The award, now in its ninth edition, is presented by UBS Singapore.

It has been a spectacular year for the sprinter.

The gold rush began in May, when she won the 100m and 200m titles at the Cambodia SEA Games, and she repeated the feat at the Asian Athletics Championships in July. In August, she became the first Singaporean track and field athlete to reach the semi-finals of the world championships in Budapest, and her performance in the 200m also earned her a spot in the Paris 2024 Olympic Games.

Over the course of the year, she rewrote the 100m national mark six times and the 200m record four times.

In October, there was a stunning finale at the Hangzhou Olympic Sports Centre Stadium when she ended Singapore’s 49-year wait for a track and field gold at the Asian Games by claiming the women’s 200m crown, to add to her 100m silver.

Pereira said: “The year was just incredible. Even now, I can’t really believe all the things that have happened. The fact that I could put Singapore on the map, that’s just an amazing feeling.”

And therein lies her greatest contribution – she is someone who inspires Singaporeans to aim high.

Pereira is celebrated not just for the medals, but also the power behind them. She offers proof that a home-grown track athlete can stand on the top of the podium in Asia.

Getting there was not without its struggles. She fought through them to get to the top, and she wants to share her story to show it can be done.

In an earlier interview with The Straits Times, she admitted to struggling with “a very big identity crisis” which saw her spiral to the lowest point of her life.

After the high of 2015 when she was the talk of the town after winning her first SEA Games gold in the 200m on home soil, she endured a barren seven years.

Dogged by self-doubt as the critics grew louder and louder, her dip in performance saw her excluded from the Sport Excellence Scholarship programme in 2019. In the same week, she also lost her Yip Pin Xiu Scholarship from the Singapore Management University when she failed to hit the required minimum grade point average.

Chatter in the sports fraternity did not help. There were comments about her weight and she was tagged a “has-been”.

She endured it all and continued to run. The unconditional love and support from her family kept her going, as did her indispensable coach Luis Cunha.

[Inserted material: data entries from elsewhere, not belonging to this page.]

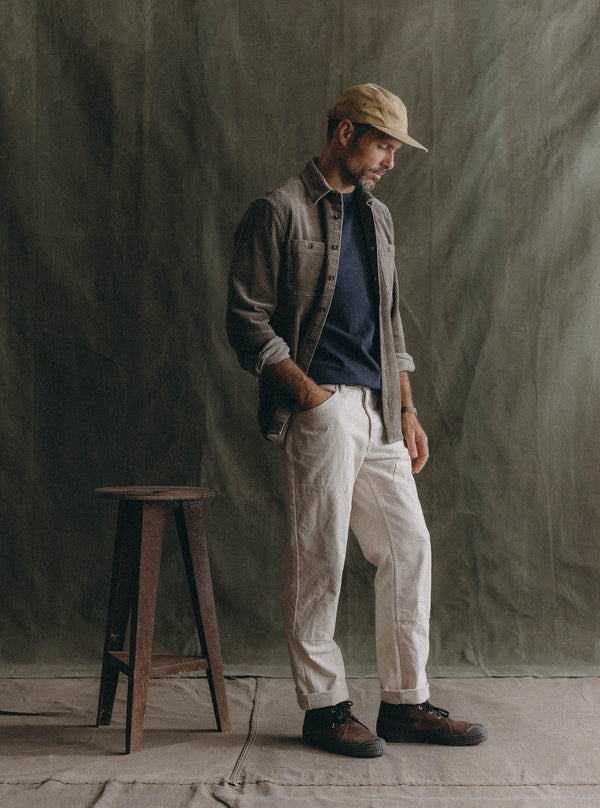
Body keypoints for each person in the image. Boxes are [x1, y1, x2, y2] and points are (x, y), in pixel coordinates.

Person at [226, 83, 487, 757]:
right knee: (319, 559)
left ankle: (405, 703)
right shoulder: (278, 210)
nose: (390, 161)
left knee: (408, 548)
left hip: (379, 406)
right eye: (382, 145)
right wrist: (311, 396)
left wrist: (406, 405)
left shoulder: (379, 217)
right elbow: (245, 319)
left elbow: (391, 322)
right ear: (344, 133)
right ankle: (325, 708)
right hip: (322, 404)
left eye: (396, 148)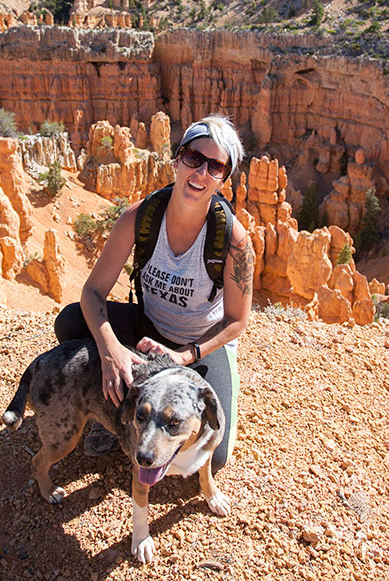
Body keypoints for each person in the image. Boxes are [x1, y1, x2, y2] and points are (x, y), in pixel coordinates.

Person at [53, 115, 252, 469]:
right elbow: (92, 292)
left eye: (216, 166)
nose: (201, 172)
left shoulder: (234, 241)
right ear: (176, 159)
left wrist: (185, 356)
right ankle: (112, 413)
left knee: (215, 457)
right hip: (146, 329)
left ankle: (143, 405)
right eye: (193, 158)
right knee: (71, 322)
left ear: (225, 178)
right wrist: (110, 348)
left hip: (197, 345)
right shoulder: (140, 217)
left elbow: (237, 321)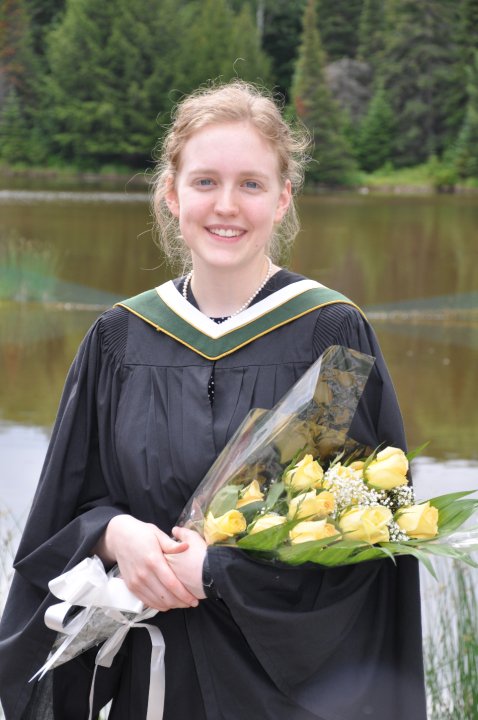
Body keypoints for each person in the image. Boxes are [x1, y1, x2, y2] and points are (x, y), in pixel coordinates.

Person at [0, 81, 427, 720]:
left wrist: (218, 574)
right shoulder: (120, 339)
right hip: (153, 687)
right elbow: (60, 519)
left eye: (251, 184)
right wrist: (115, 536)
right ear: (171, 195)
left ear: (283, 198)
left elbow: (369, 544)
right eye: (205, 182)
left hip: (283, 697)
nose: (226, 205)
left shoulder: (332, 336)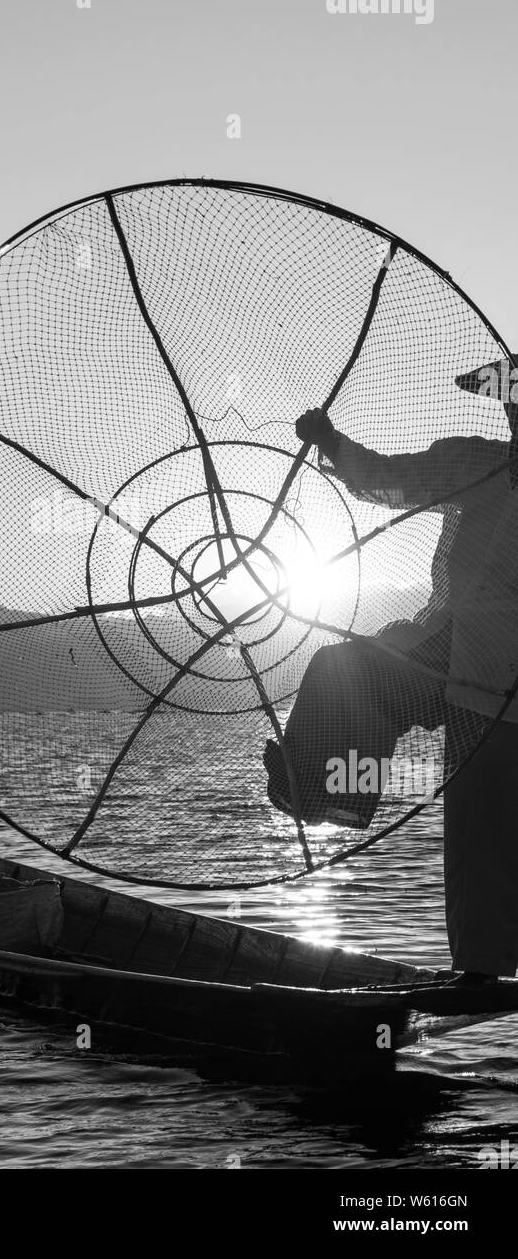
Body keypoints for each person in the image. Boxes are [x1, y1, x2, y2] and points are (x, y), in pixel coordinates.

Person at [282, 360, 518, 982]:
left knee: (486, 826)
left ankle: (484, 970)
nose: (512, 411)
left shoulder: (481, 467)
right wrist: (331, 443)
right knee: (344, 671)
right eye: (511, 401)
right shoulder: (474, 463)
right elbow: (389, 477)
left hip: (486, 682)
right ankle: (319, 788)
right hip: (461, 665)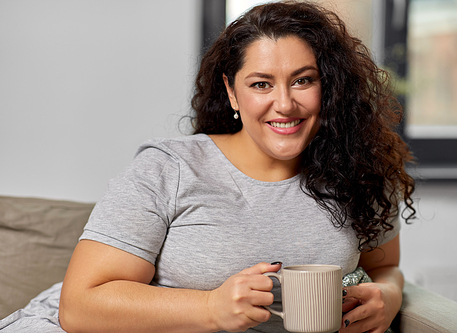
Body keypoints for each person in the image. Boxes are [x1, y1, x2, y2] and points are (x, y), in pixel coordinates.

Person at [0, 1, 415, 332]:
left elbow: (385, 267)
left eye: (304, 80)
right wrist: (211, 307)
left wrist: (388, 297)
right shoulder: (169, 168)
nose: (285, 103)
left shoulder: (361, 172)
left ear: (332, 87)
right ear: (232, 93)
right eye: (261, 84)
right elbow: (80, 307)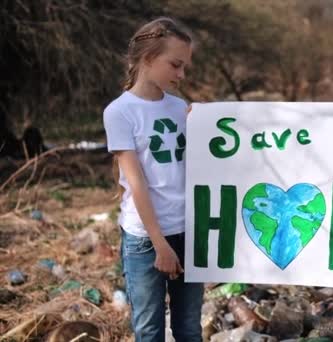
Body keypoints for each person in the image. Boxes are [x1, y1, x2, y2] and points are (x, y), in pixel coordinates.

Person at [103, 17, 202, 341]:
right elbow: (136, 182)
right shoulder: (120, 112)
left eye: (184, 66)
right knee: (149, 330)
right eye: (175, 64)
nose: (181, 75)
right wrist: (160, 244)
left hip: (187, 231)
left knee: (189, 327)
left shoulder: (179, 108)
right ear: (147, 59)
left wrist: (205, 126)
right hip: (146, 240)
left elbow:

Today, Pereira understands the power of perseverance and overcoming adversity, and she wants to spread the message.

Since her Asian Games triumph, she has been a guest speaker at several events here and one across the Causeway.

She said: “I hope that people somehow draw inspiration from my story, and it maybe helps lift them out of what they are going through. Maybe they are going through something really difficult and somehow my story can bring them out of the dark and see them achieve success in their own way.”

There are more chapters to come in Pereira’s story.

In 2024, her sights are set on a good showing at the July 26-Aug 11 Paris Olympics.

“I hope it is gonna be another dream season,” she said.

After a break that included a vacation in South Korea, she is already back in the gym and on the track before she resumes her season in April.

Pereira will not stop, unless she meets a girl who just wants to tell her how much of an inspiration she is.